Bedsores, also called pressure ulcers, are damage to the skin and tissue beneath caused by extended pressure on a bony prominence such as the tailbone. Pressure sores are graphic, ugly, smelly, and dangerous evidence of health care providers’ failure to take good enough care of the elderly. They occur among people who are bed or wheelchair bound and who are not turned and positioned frequently to relieve pressure. Bedsores are preventable with pressure relief, nursing diligence and providing proper hygiene.
Stages of Bedsores
Bedsores are classified into four stages based on their severity:
- Stage I: Area of redness that does not blanch or fade.
- Stage II: Wound where the top layer of skin is removed but the underlying fat or tendons are not exposed.
- Stage III: The sores are deep enough to expose the second layer of skin and underlying fat.

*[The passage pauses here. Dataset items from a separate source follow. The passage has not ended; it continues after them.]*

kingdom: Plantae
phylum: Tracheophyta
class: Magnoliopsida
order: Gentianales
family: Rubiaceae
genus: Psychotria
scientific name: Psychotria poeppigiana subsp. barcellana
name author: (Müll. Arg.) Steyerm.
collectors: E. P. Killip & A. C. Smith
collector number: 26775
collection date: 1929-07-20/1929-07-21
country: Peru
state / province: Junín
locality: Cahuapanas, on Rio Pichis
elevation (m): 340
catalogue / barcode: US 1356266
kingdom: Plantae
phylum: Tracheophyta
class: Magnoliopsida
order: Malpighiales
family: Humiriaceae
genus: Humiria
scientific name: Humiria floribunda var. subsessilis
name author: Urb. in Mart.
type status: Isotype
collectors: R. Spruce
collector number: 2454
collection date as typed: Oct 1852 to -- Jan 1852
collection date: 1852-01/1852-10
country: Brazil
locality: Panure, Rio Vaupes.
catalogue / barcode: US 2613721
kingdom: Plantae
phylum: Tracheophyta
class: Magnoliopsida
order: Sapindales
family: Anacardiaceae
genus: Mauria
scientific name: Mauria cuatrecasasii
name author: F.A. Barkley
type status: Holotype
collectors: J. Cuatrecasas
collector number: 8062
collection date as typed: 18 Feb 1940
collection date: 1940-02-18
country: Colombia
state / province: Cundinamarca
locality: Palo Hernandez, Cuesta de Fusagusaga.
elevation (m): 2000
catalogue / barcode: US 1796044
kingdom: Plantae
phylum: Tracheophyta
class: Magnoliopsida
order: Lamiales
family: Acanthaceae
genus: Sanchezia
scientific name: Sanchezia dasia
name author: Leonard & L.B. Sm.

- Stage IV: Deep sores that expose muscle, ligaments or bone.
Causes of Bedsores
Patients at long-term care facilities or nursing homes frequently develop bedsores, particularly if the facility is understaffed or lacks adequate resources to provide proper bedsore prevention. Risk factors include:
- Inability to move
- Dependence on facility for hygiene
- Lack of proper nutrition or hydration
- Poor blood circulation for conditions such as diabetes
- Medical conditions that cause sensation loss (such as spinal cord injuries)
Treatment and Prevention of Bedsores
Most bedsores are preventable with careful nursing care and frequent pressure relief. Bedsores often result from neglect of basic nursing or custodial care, such as:
- Failure to relieve pressure on the bedsores by changing a patient’s position frequently
- Failure to keep a resident clean and dry
- Failure to provide a proper diet and sufficient water
- Failure to monitor less severe bedsores once they form
- Failure to follow treatment orders once bedsores form
If your loved one develops pressure ulcers at a nursing home or assisted living facility, or at an adult family home, you may be able to seek accountability in court by filing a lawsuit. An attorney can help you file a lawsuit against the facility and the responsible care providers and show a connection between the bedsores and poor care at the nursing home. You can sue a nursing home or long term care facility for negligence or potentially file a claim for neglect. If your relative dies as a result of the bedsores, you may have a claim for wrongful death. To bring a lawsuit successfully, you have to prove in court that:
- The facility owed your relative a duty of care
- The facility breached that duty
- The breach caused your loved one to develop a bedsore or made the bedsore worse
- The resident was harmed as a result.
If you are considering filing a lawsuit because of poor care causing a bedsore, you should consult a lawyer. The facility will have an attorney representing its interests, and it’s essential to have your own attorney to guide you through the complex process of filing suit over nursing home neglect and negligence that causes a pressure ulcer.